**Tareas asignadas**
1. Resume en dos oraciones el párrafo del texto sobre la cultura que empieza con «Los defectos de la globalización», conservando sus ideas principales.
2. Repite sin cambios todo lo que en el texto sobre la cultura va desde "Los defectos de" hasta "de cada pueblo.".

**Texto de lectura**
►
Defino la cultura como aquellas convenciones características que un colectivo de hombres y mujeres, unidos a la tierra que les ha visto nacer, ha ido creando internamente con el paso de las generaciones, de las distintas migraciones y las relaciones sociales circundantes. Es lo que Peter Berger llama “su sentido social científico convencional: como las creencias, valores y estilos de la vida de la gente común en su existencia diaria".(1) Bajo este prisma podemos afirmar que cada cultura nace y vive enraizada indisolublemente con el paisaje, la orografía, el ecosistema, el clima, la nomenclatura, las gentes, el idioma y sus dialectos, el léxico, las costumbres contemporáneas, las tradiciones centenarias, la sabiduría popular, el conocimiento del entorno y la conciencia de colectivo o pueblo. Es por ello que la misma palabra cultura fue variando a lo largo de los siglos. En el latín hablado en Roma significaba inicialmente ‘cultivo de la tierra’, y luego, por extensión metafórica, ‘cultivo de las especies humanas’. Este concepto alternaba con civilización, que también deriva del latín y se usaba como opuesto a salvajismo o barbarie. Civilizado era el hombre educado y, al mismo tiempo, cultura era el hombre cultivado en su propia tierra y medio ambiente (con su filosofía, ciencia, arte y religión).
Los defectos de la globalización de las culturas se empiezan a manifestar cuando se mundializa —por el efecto dominó de las comunicaciones, información, comercio y economía—, lo que el paso de los siglos —en alianza con la tierra, sus gentes, circunstancias y contextos— tardó en gestar. En realidad, la globalización cultural es un pretencioso reduccionismo atomizador que desfigura la singularidad y peculiaridad de cada pueblo.
◄
**Material proporcionado**
►
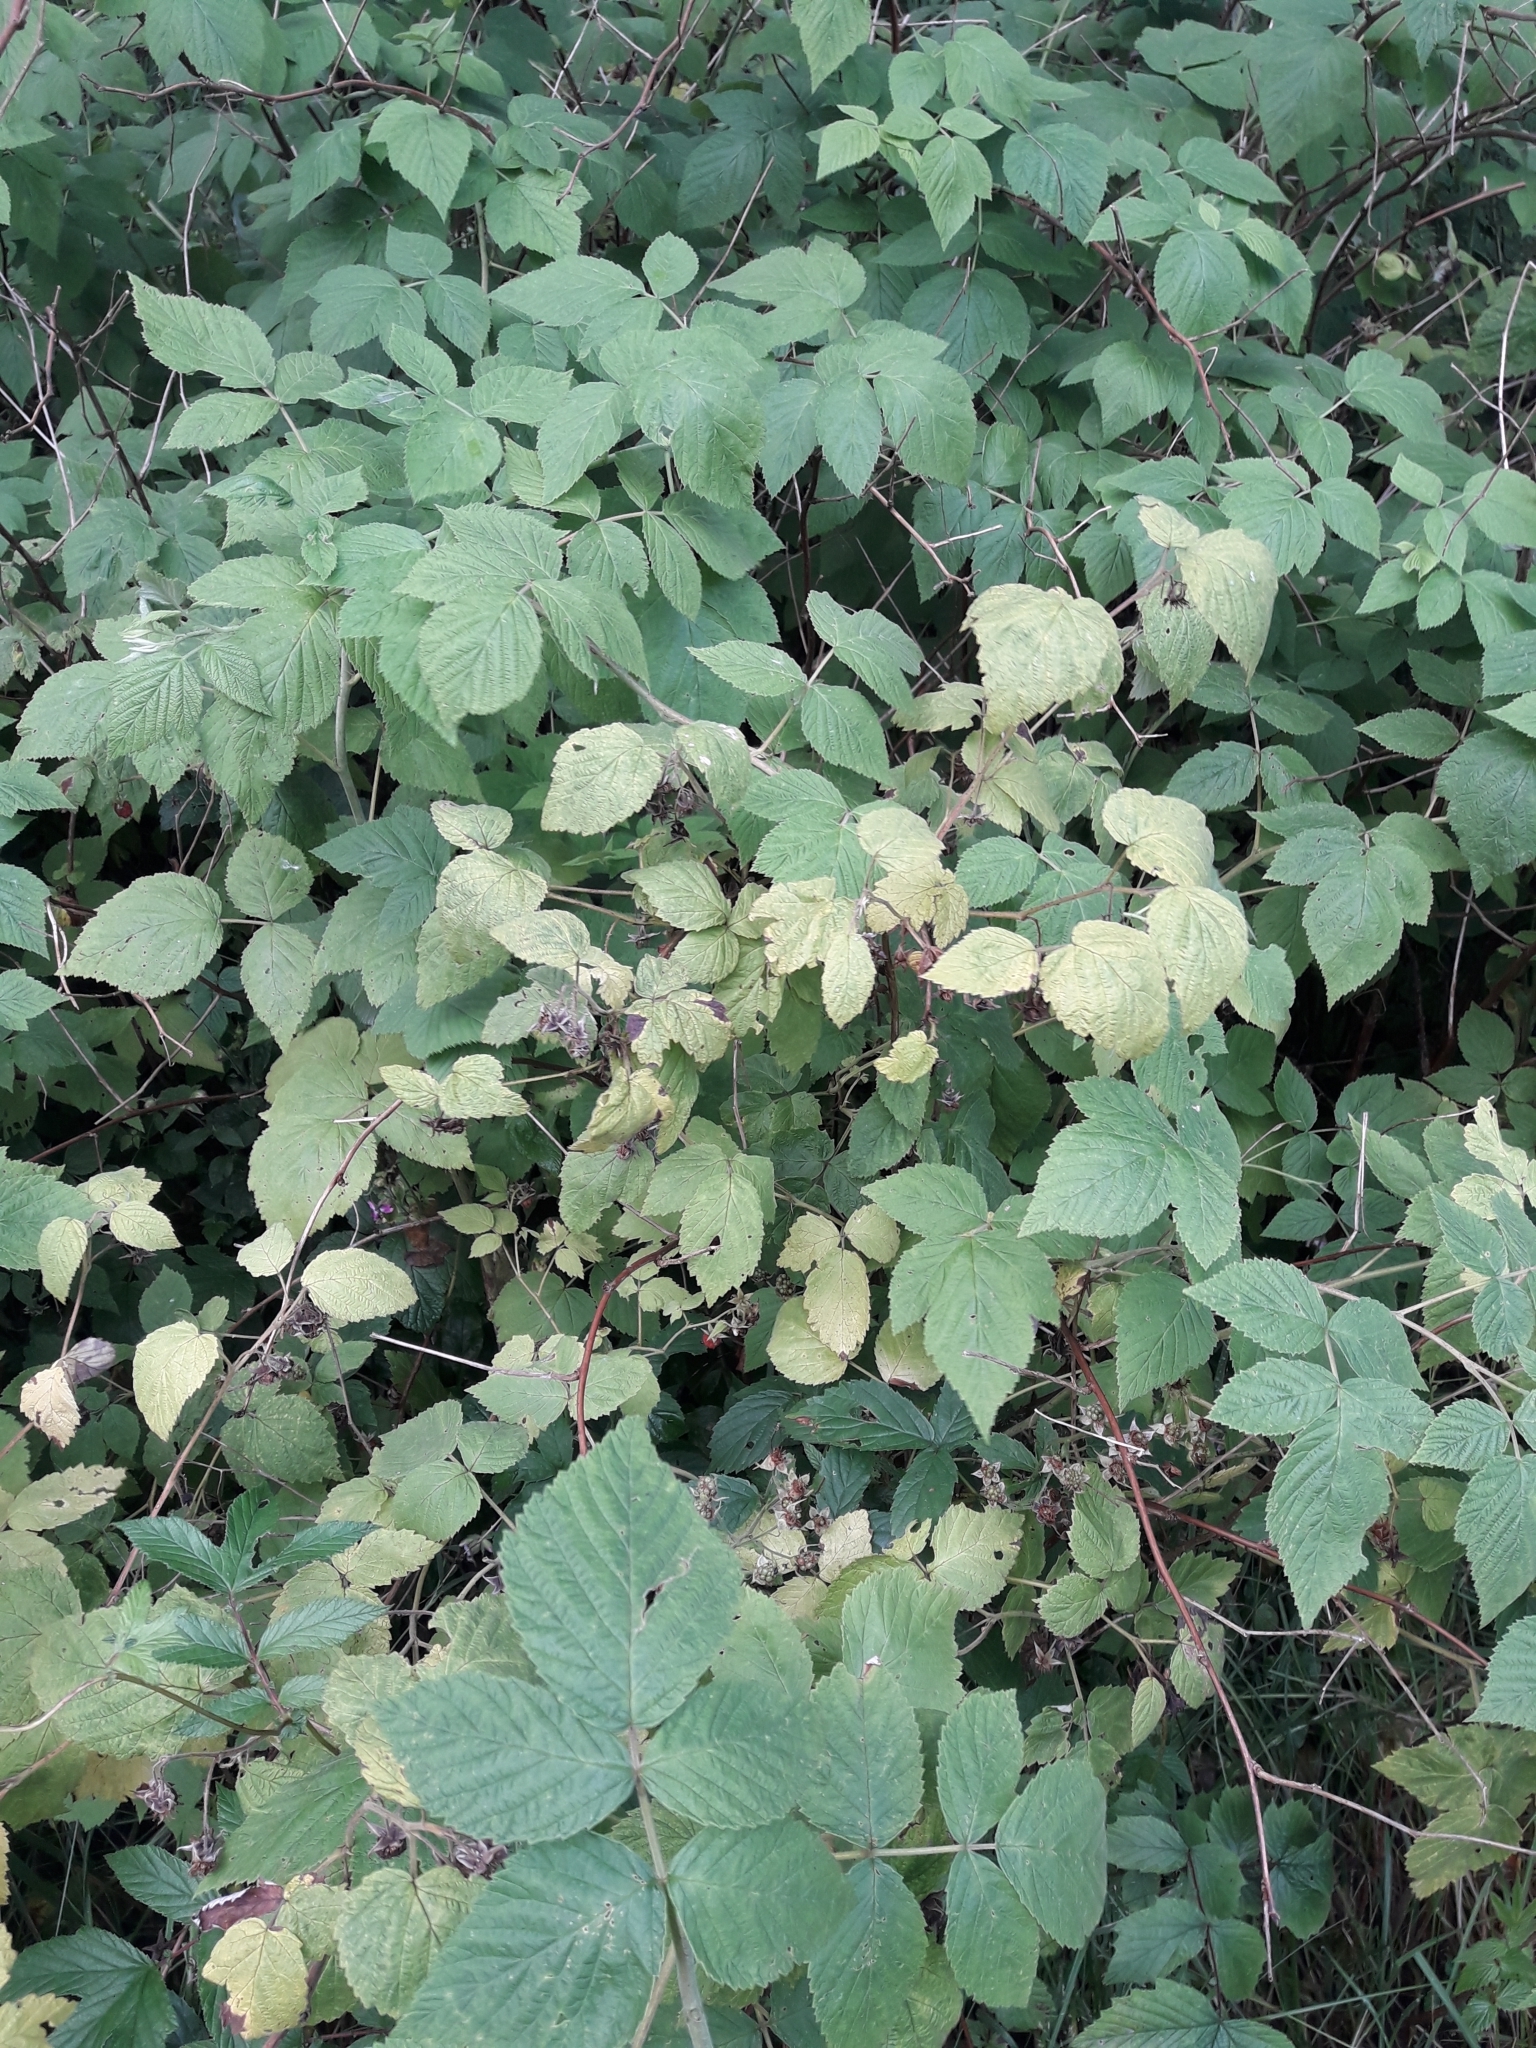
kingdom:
◄
**Respuestas por tarea**
1. La globalización cultural muestra sus defectos cuando las comunicaciones, la información, el comercio y la economía extienden a escala mundial lo que los siglos gestaron junto a la tierra, sus gentes, sus circunstancias y sus contextos. En realidad, se trata de un reduccionismo pretencioso y atomizador que desfigura la singularidad y la peculiaridad de cada pueblo.

2.
Los defectos de la globalización de las culturas se empiezan a manifestar cuando se mundializa —por el efecto dominó de las comunicaciones, información, comercio y economía—, lo que el paso de los siglos —en alianza con la tierra, sus gentes, circunstancias y contextos— tardó en gestar. En realidad, la globalización cultural es un pretencioso reduccionismo atomizador que desfigura la singularidad y peculiaridad de cada pueblo.